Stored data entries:
◇ ◇ ◇ ◇ ◇
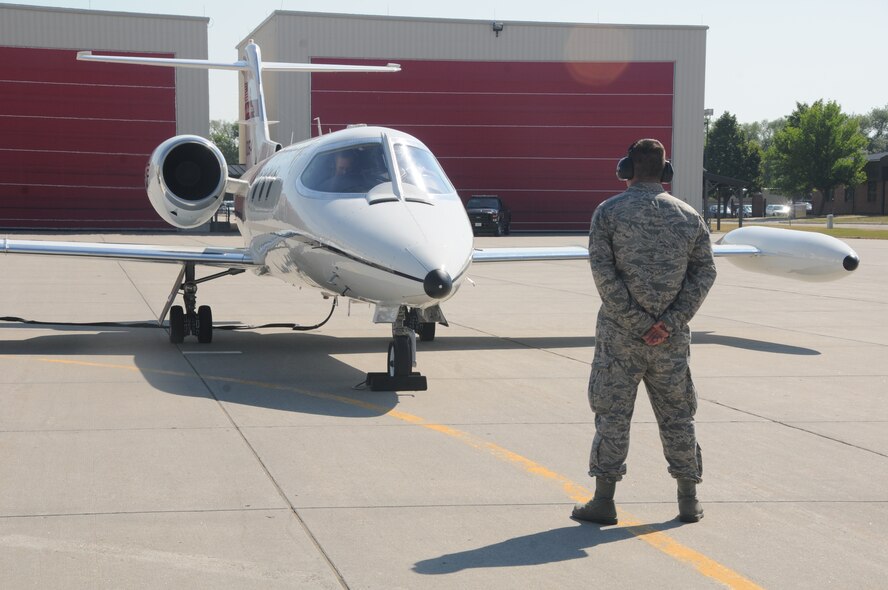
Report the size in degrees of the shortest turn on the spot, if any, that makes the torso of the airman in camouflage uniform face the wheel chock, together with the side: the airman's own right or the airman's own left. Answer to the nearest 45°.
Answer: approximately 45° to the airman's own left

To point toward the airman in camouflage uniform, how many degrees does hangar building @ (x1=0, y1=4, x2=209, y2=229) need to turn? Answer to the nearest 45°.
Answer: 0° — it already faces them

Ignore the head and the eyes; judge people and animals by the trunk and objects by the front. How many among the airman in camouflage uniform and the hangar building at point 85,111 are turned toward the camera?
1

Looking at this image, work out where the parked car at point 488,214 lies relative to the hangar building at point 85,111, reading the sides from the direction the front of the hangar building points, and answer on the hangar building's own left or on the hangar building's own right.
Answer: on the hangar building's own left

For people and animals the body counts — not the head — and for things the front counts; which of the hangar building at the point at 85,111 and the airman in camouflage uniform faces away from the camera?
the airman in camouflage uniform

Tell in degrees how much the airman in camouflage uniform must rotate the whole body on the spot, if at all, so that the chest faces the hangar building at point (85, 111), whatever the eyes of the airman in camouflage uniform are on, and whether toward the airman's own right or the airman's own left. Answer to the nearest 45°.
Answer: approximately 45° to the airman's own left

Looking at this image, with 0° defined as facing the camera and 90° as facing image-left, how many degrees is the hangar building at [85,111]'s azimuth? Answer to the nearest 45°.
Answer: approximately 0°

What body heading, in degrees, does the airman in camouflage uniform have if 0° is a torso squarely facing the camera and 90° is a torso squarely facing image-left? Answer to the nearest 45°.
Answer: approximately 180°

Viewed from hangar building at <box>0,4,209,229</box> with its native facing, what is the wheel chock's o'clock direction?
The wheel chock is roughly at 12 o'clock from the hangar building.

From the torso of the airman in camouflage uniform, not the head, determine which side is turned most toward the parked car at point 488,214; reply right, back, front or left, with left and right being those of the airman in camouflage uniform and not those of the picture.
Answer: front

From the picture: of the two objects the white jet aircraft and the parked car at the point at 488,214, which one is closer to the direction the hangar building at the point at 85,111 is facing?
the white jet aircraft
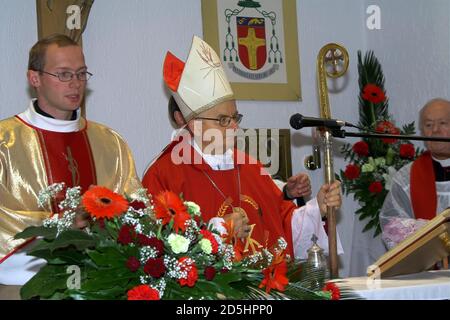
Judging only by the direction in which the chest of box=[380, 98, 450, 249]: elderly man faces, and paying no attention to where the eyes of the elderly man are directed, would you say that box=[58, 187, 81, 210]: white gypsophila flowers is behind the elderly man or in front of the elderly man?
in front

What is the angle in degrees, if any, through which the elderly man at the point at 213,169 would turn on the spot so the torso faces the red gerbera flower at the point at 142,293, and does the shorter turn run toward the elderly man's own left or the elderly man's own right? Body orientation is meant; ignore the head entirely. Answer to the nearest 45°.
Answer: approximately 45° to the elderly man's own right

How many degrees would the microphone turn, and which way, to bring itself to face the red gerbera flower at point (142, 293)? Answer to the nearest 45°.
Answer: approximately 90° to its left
◇ ◇ ◇ ◇ ◇
> [PROBLEM TO SOLVE]: Transcribe the entries from their beginning through the line containing "Answer: 0° — it already faces them", omitting the pictures.

> [SOLVED PROBLEM]:
Report the size in degrees of the shortest turn on the spot, if any, that makes the torso of the airman in camouflage uniform face the wheel chock, together with the side: the airman's own right or the airman's own left. Answer to the nearest 45°.
Answer: approximately 45° to the airman's own left

To point toward the airman in camouflage uniform, how many degrees does hangar building @ (x1=0, y1=4, x2=209, y2=229) need to turn? Answer to the nearest 45°.
Answer: 0° — it already faces them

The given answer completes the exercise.